This RAPID project takes advantage of the ongoing participation of a US investigator in an Australian campaign to study the vegetative emissions of atmospheric compounds in pristine and in polluted conditions in New South Wales Australia, enabling the investigator to extend these efforts to study the emissions from the massive wildfires now occurring in that region. The data from this project will be evaluated in comparison to wildfire studies in the US, and help to develop a better understanding of how the chemical composition of wildfire emissions vary depending on the material burned. The results have immediate relevance to the general public, as large populations are currently being exposed to Australian bushfire smoke with unknown chemical composition.
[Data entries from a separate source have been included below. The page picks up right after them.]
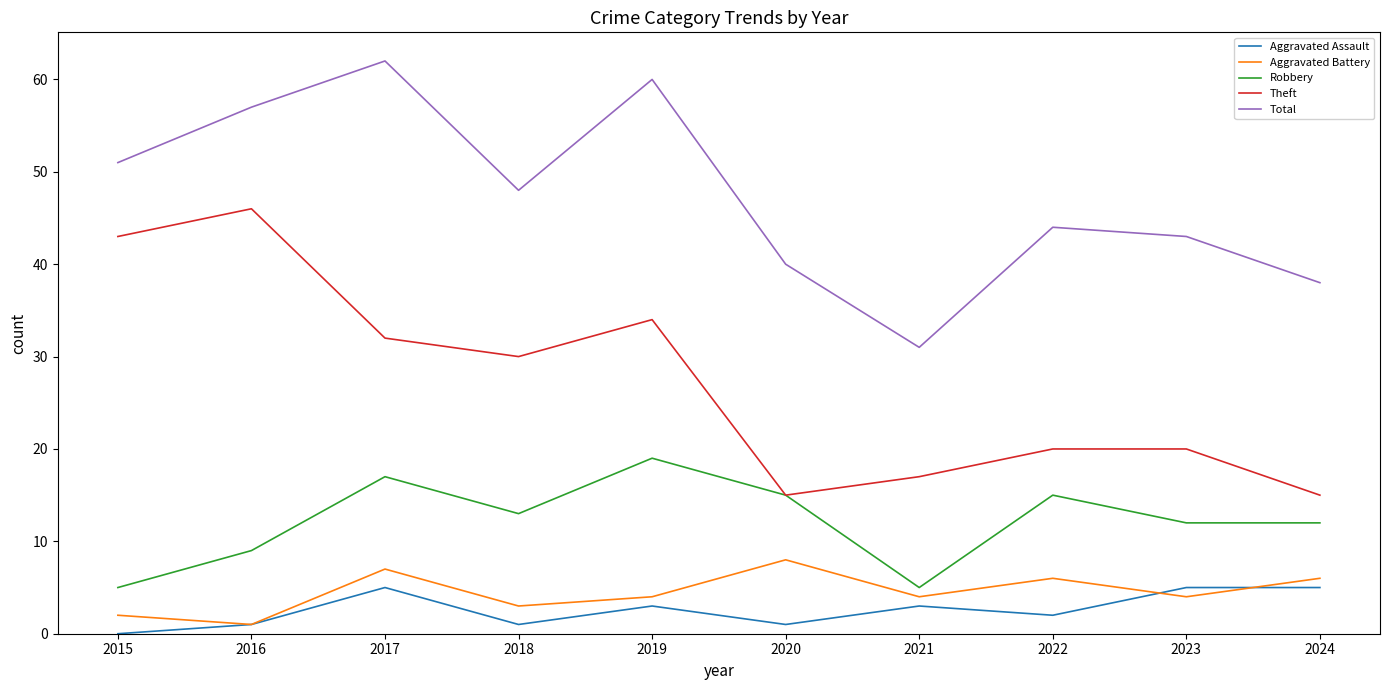

True or false: Total and Robbery cross at least once.

False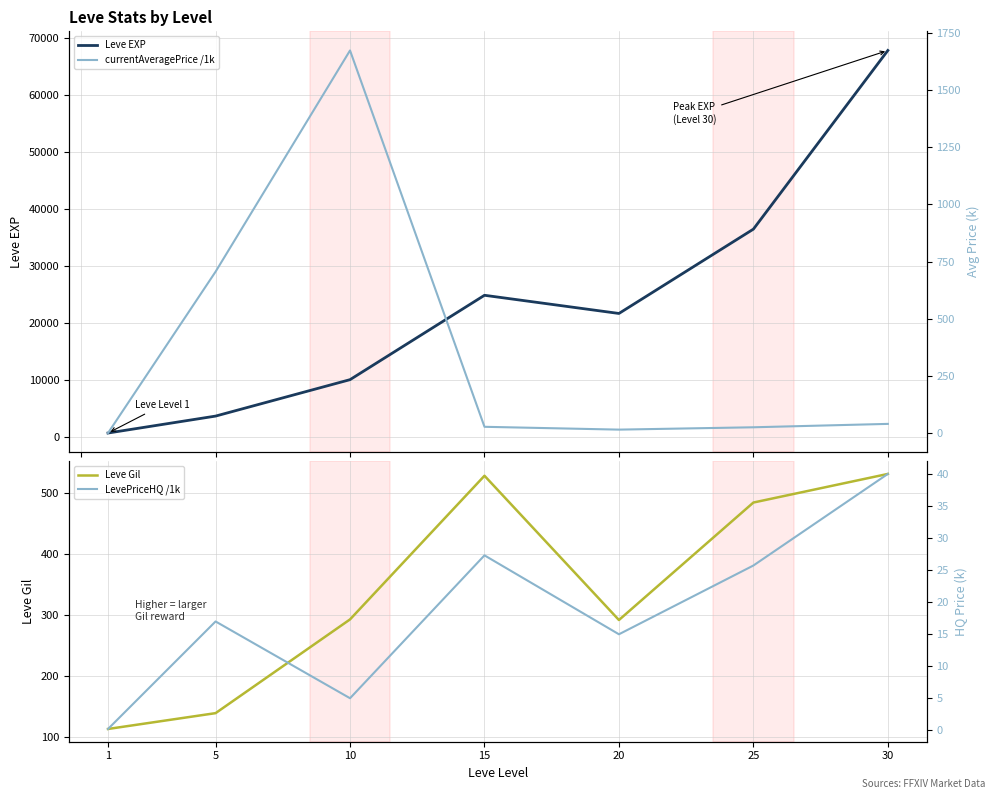

What are all the series names shown in the legend?

Leve EXP, Leve Gil, currentAveragePrice /1k, LevePriceHQ /1k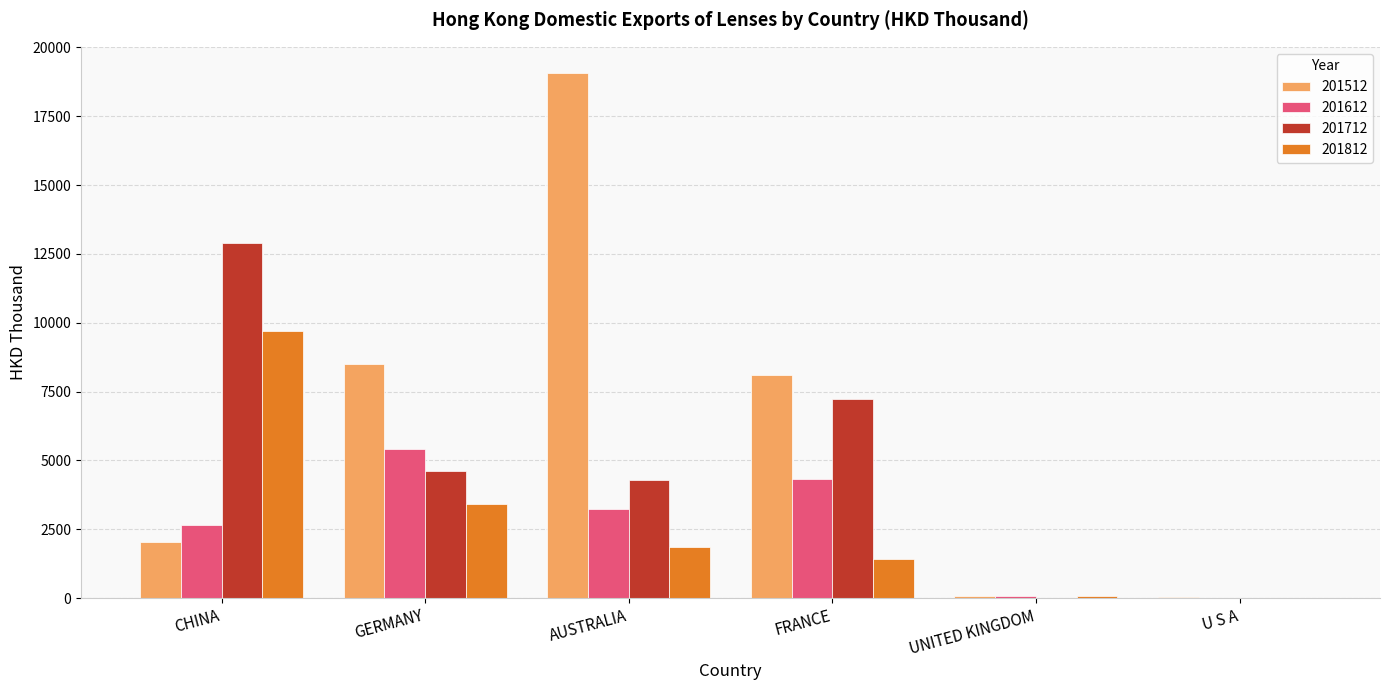

At which category is the sum across all series the highest?

AUSTRALIA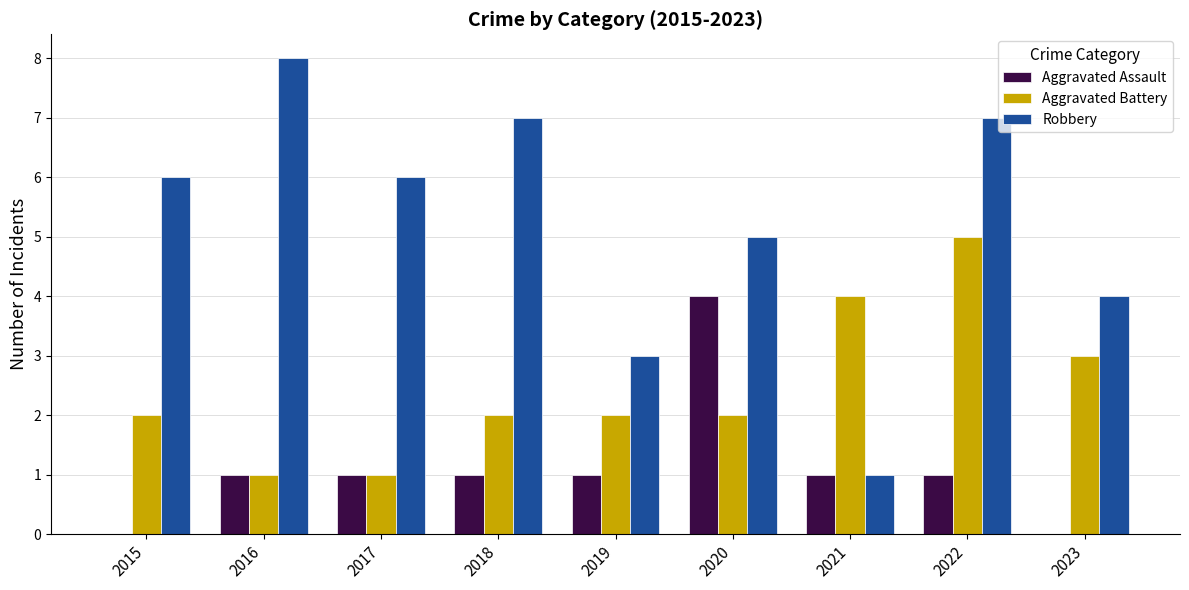

Which series changed the most between 2016 and 2022?

Aggravated Battery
The COALA-JOEY’s (Characterizing Organics and Aerosol Loading over Australia - Joint Organic Emissions Year-round Study) campaign in Australia will be extended to focus on emissions from ongoing Australian wildfires. Samples will be obtained in the plumes of smoke from the fires using a proton-transfer-reaction time-of-flight mass spectrometer to identify volatile organic compounds (VOCs), including intermediate oxidation products and semivolatile VOCs. This data is expected to help resolve some of the large uncertainties in the formation of oxidized VOCs in fire plumes. In particular, the emissions of fire-related formic acid (HCOOH) are especially uncertain in Australian fires. Atmospheric HCOOH contributes to precipitation acidity and chemistry, and its sources are generally not well captured in global models. Constraining primary emissions of HCOOH and investigating secondary formation mechanisms will provide a valuable constraint on global HCOOH budgets as well as on the ultimate fate of biomass burning emissions. This project will advance the knowledge of VOC emissions from Australian wildfires, their variability and dependencies, and subsequent VOC oxidation.
This award reflects NSF's statutory mission and has been deemed worthy of support through evaluation using the Foundation's intellectual merit and broader impacts review criteria.